YOUR ASSIGNMENT:
What needs transcribing is the line with "text_box [1018, 846, 1434, 997]" and every line after it to the end of the records, exactly and alone, with no pictures.

DATASET ENTRIES:
== Segment start ==

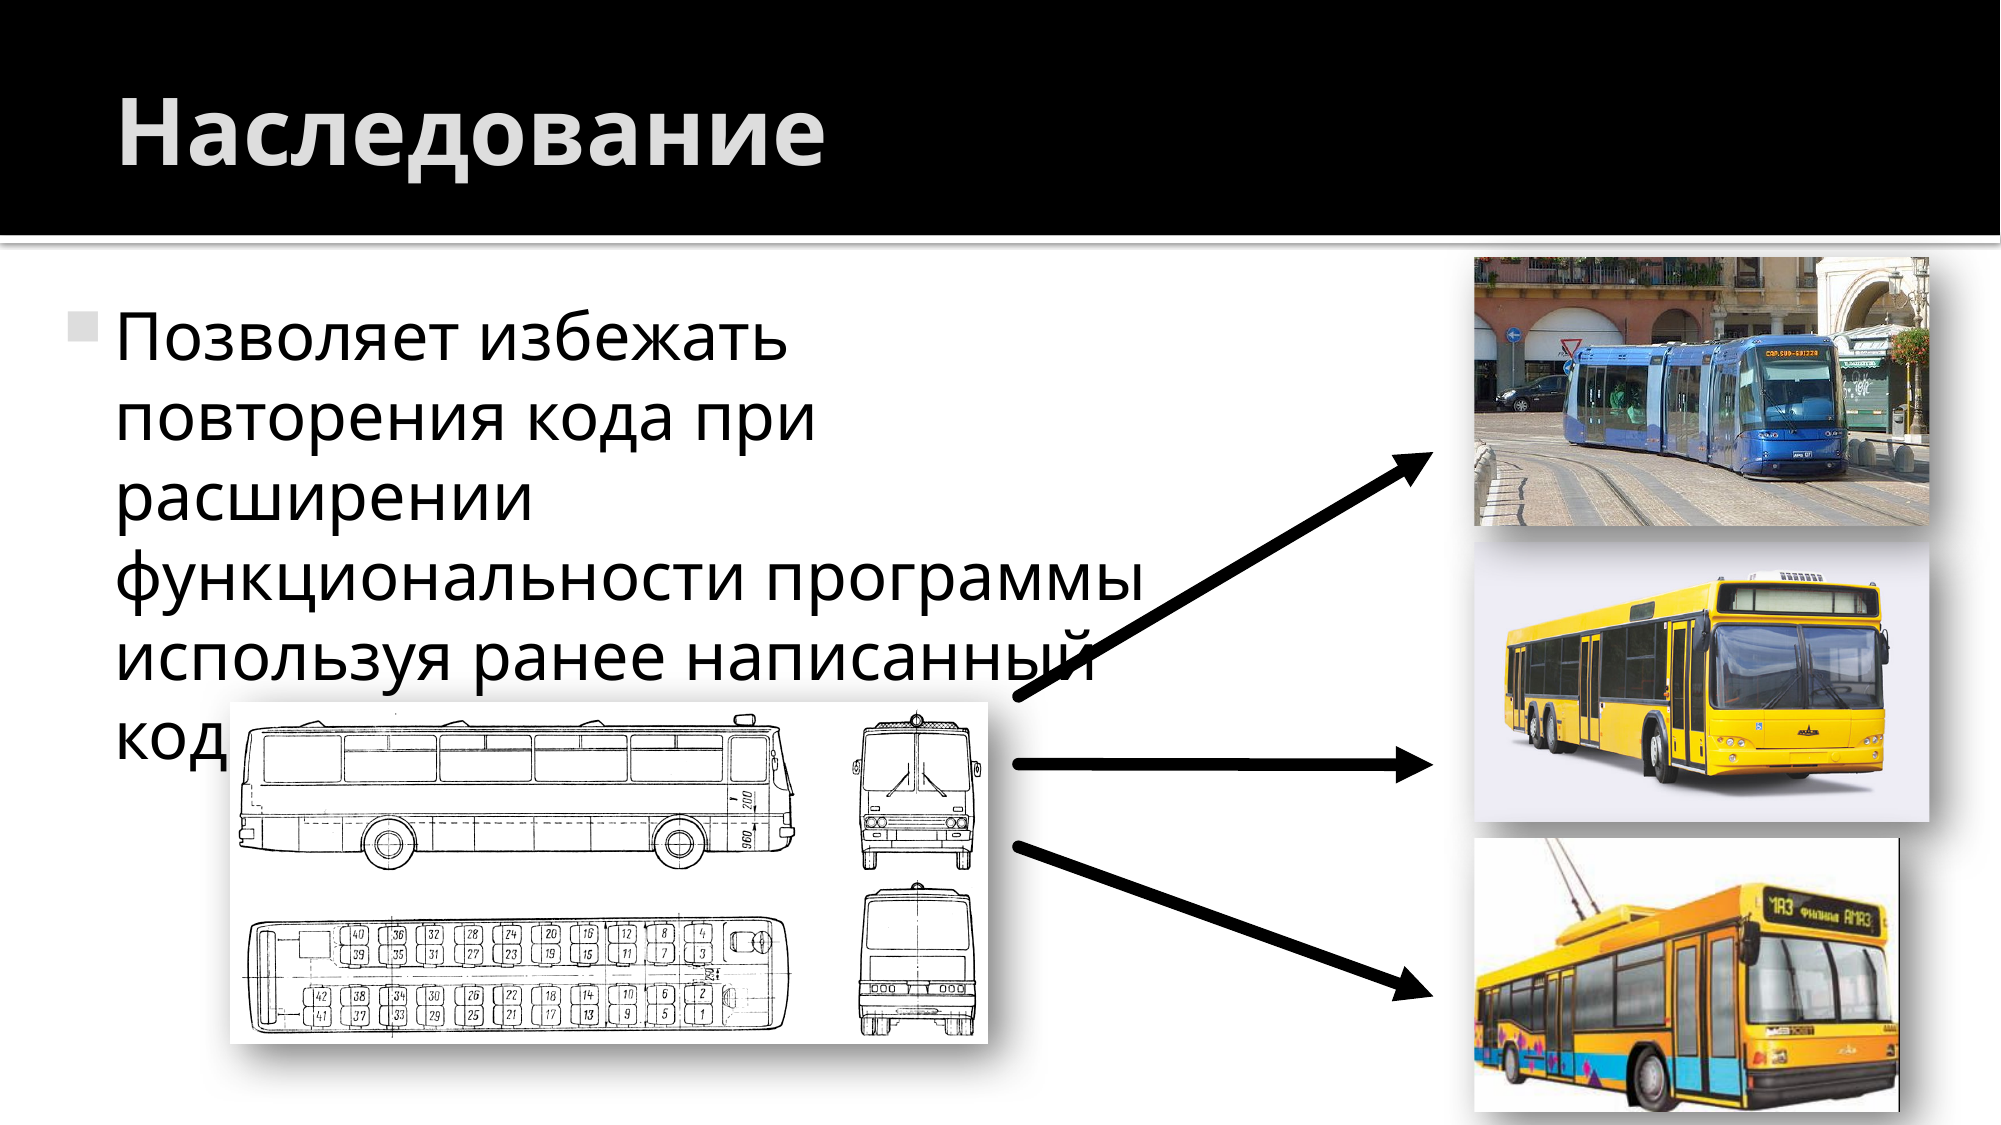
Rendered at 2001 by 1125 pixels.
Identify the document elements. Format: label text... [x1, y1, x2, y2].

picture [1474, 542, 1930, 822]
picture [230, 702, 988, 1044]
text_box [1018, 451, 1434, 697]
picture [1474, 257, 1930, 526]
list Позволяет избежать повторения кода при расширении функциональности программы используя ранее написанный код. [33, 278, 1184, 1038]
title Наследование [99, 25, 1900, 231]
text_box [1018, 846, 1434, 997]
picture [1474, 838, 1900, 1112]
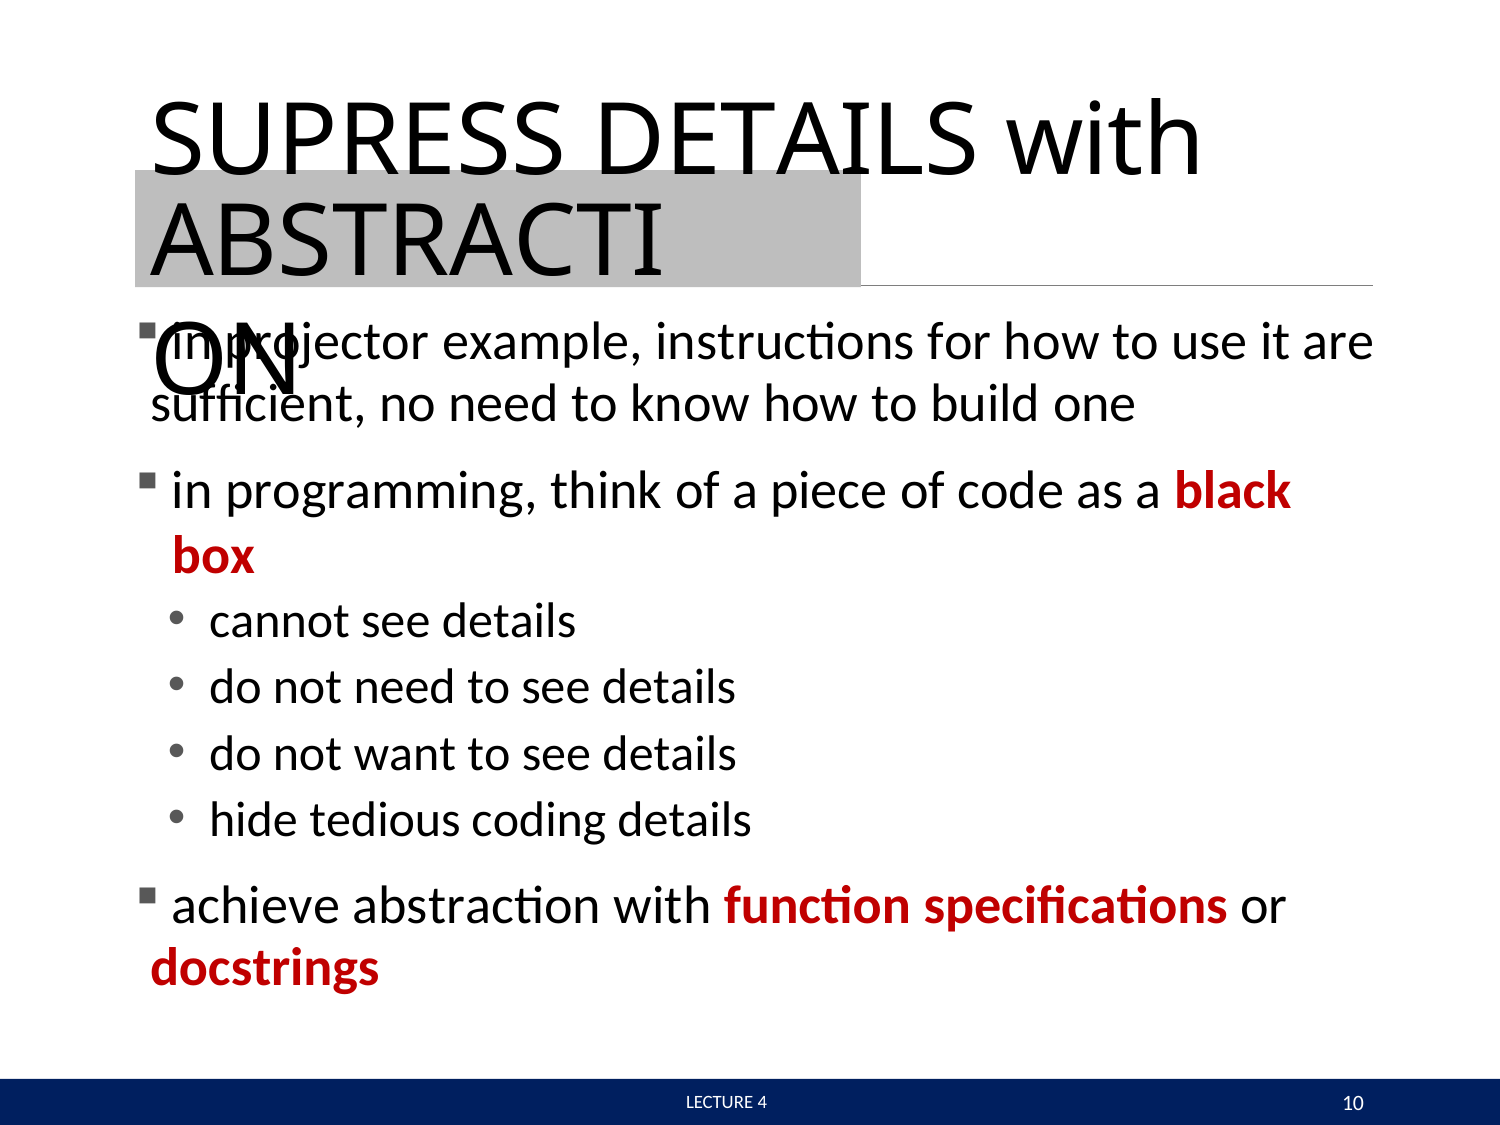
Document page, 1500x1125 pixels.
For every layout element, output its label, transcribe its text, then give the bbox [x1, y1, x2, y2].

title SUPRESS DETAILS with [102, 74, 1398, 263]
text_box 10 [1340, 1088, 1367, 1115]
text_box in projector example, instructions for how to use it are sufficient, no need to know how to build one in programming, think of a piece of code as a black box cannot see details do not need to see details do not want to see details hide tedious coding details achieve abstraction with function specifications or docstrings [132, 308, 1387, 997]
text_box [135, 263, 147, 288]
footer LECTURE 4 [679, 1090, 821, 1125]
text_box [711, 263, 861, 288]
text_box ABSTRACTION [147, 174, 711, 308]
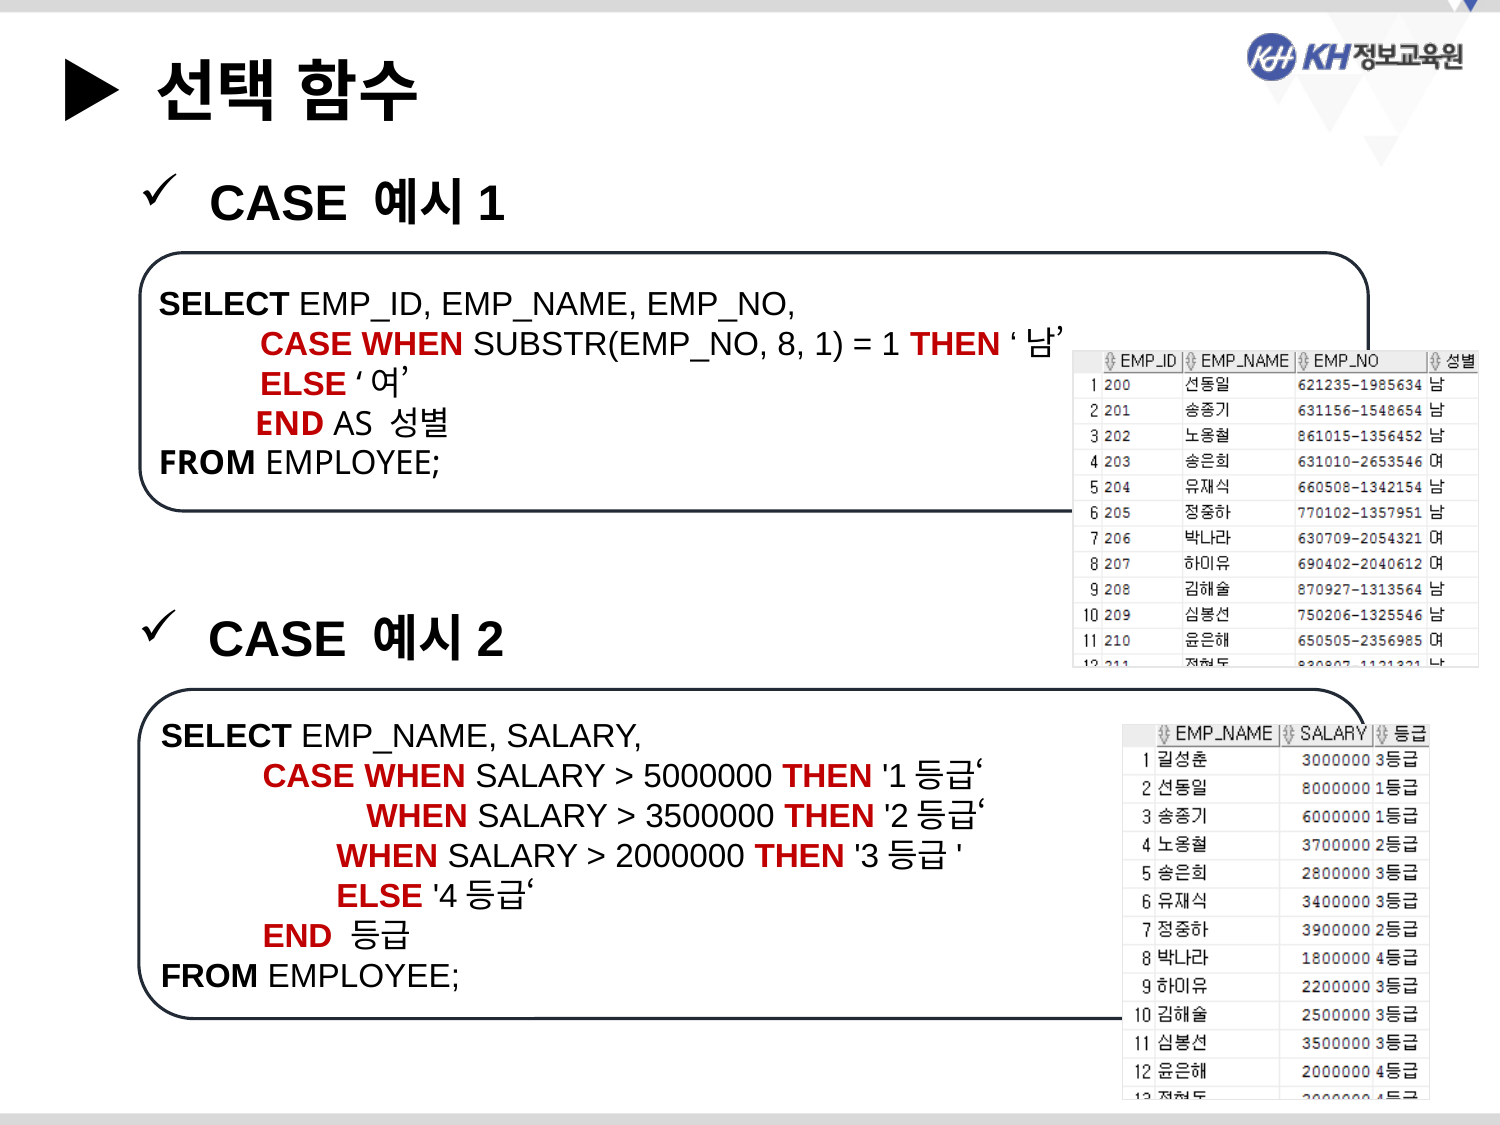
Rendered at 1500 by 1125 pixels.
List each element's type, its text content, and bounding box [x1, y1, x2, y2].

== Segment end ==

FINISHED TASK:
text_box [1018, 846, 1434, 997]
picture [1474, 838, 1900, 1112]
Document page, 1500x1125 pixels.
For every layout element, output its label, transcribe its text, then give the bbox [x1, y1, x2, y2].

title SUPRESS DETAILS with [102, 74, 1398, 263]
text_box 10 [1340, 1088, 1367, 1115]
text_box in projector example, instructions for how to use it are sufficient, no need to know how to build one in programming, think of a piece of code as a black box cannot see details do not need to see details do not want to see details hide tedious coding details achieve abstraction with function specifications or docstrings [132, 308, 1387, 997]
text_box [135, 263, 147, 288]
footer LECTURE 4 [679, 1090, 821, 1125]
text_box [711, 263, 861, 288]
text_box ABSTRACTION [147, 174, 711, 308]
Rendered at 1500 by 1125 pixels.
List each element's type, its text content, and bounding box [x1, y1, x2, y2].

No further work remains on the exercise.